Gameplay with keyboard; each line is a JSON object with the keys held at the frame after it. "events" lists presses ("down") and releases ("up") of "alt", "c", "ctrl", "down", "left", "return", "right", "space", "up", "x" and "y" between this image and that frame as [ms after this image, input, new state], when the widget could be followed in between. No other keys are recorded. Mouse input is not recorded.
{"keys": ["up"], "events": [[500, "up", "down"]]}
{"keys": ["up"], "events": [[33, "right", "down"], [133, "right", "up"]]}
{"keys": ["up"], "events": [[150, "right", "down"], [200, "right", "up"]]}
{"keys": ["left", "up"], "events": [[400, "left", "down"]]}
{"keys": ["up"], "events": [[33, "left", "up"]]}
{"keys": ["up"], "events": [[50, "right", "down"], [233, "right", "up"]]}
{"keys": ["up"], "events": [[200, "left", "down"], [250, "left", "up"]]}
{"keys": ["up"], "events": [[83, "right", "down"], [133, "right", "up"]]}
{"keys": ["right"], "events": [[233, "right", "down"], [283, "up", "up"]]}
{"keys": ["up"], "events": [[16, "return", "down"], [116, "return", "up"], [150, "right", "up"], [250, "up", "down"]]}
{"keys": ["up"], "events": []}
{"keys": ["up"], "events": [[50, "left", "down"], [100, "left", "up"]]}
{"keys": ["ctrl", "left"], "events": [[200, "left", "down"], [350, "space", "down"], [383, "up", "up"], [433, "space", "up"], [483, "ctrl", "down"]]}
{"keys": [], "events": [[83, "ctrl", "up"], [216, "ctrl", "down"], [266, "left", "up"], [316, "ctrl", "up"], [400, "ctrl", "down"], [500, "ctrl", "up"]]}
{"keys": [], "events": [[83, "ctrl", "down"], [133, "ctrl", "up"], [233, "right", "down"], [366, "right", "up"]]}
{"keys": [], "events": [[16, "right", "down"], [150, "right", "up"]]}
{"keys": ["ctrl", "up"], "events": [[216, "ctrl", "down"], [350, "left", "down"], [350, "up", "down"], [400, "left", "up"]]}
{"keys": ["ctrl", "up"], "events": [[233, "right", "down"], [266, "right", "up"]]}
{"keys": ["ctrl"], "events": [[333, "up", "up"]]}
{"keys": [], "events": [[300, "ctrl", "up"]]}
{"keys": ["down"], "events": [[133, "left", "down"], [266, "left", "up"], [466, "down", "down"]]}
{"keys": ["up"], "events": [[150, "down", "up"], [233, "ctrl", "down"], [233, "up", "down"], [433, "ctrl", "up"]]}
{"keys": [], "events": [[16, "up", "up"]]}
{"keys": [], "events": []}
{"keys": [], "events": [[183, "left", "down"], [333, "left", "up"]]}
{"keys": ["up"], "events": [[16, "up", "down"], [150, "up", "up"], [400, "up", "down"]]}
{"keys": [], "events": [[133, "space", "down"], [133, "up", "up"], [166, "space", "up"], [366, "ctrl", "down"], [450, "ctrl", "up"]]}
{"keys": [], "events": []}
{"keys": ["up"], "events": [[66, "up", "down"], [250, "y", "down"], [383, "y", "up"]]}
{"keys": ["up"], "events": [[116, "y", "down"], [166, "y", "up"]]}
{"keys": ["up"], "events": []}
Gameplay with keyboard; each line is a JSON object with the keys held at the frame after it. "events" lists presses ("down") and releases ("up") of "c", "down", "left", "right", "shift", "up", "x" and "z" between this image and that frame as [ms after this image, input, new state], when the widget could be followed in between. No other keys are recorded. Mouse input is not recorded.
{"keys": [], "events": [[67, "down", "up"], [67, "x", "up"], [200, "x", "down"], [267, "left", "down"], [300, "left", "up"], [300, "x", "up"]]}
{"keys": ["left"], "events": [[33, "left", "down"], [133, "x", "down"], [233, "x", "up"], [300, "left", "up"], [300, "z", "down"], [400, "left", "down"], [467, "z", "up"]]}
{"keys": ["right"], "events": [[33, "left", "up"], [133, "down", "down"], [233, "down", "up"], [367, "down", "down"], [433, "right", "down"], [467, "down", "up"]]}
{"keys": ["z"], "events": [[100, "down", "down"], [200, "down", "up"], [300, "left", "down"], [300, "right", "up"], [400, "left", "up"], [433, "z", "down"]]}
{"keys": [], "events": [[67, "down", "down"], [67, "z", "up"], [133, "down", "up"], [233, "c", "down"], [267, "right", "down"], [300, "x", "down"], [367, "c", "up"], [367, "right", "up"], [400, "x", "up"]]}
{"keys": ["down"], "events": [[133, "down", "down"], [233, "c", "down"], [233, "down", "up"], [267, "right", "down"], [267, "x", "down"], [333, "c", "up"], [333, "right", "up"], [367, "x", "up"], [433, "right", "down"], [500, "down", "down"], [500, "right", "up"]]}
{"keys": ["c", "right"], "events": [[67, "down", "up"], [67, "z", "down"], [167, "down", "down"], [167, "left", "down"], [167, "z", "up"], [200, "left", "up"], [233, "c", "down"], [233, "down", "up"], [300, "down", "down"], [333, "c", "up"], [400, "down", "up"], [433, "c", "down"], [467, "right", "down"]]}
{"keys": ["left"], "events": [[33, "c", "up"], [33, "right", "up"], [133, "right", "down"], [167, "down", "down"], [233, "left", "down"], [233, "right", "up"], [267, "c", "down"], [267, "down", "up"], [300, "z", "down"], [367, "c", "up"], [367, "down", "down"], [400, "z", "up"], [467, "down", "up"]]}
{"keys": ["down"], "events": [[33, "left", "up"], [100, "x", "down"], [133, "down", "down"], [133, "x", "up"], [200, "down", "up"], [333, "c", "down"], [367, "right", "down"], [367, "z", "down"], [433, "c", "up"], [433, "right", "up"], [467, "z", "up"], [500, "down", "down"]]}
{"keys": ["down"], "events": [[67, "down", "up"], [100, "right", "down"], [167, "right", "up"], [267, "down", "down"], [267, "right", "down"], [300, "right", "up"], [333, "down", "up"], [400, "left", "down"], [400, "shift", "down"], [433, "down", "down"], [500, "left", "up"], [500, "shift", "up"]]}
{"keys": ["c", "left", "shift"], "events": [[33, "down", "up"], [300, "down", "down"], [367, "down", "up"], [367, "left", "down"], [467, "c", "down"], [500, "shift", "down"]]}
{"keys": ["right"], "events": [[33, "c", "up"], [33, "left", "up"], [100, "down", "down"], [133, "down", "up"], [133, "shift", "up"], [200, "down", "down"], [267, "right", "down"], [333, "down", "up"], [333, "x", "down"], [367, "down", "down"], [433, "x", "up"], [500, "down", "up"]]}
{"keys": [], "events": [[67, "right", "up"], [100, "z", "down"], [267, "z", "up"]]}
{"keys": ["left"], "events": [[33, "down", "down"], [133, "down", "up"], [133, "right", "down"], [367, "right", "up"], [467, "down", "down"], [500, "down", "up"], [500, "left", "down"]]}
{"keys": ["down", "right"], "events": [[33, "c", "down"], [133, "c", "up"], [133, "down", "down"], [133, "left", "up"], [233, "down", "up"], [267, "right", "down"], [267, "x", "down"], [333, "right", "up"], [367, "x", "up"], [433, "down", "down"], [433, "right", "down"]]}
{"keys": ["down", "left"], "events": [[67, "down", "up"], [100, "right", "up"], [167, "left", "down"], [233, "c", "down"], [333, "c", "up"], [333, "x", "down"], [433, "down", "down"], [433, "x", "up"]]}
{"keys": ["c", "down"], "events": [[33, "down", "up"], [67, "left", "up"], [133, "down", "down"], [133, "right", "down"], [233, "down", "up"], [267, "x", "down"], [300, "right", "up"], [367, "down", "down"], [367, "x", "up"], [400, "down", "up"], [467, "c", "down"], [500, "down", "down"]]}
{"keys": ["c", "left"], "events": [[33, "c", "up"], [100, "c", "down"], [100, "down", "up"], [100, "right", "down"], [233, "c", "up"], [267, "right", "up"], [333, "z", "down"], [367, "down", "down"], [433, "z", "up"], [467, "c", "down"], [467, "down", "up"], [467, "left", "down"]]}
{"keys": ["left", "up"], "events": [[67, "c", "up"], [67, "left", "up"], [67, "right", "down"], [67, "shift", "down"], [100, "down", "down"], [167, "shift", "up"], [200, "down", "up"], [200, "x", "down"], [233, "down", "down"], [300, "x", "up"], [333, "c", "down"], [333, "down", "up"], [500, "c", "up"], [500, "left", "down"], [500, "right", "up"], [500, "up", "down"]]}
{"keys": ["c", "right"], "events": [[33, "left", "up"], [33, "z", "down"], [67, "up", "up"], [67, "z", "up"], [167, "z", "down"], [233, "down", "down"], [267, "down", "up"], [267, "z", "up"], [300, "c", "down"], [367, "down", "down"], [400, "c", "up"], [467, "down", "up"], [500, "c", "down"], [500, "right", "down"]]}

Problem requirements. Scan the material above for the word "object", and copy every line in which it is found.

Exercise solution.
Gameplay with keyboard; each line is a JSON object with the keys held at the frame after it. "events" lists presses ("down") and releases ("up") of "alt", "c", "ctrl", "down", "left", "return", "right", "space", "up", "x" and "y" between this image and that frame as [ms after this image, input, new state], when the widget could be followed in between. No other keys are recorded. Mouse input is not recorded.
Gameplay with keyboard; each line is a JSON object with the keys held at the frame after it. "events" lists presses ("down") and releases ("up") of "c", "down", "left", "right", "shift", "up", "x" and "z" between this image and that frame as [ms after this image, input, new state], when the widget could be followed in between. No other keys are recorded. Mouse input is not recorded.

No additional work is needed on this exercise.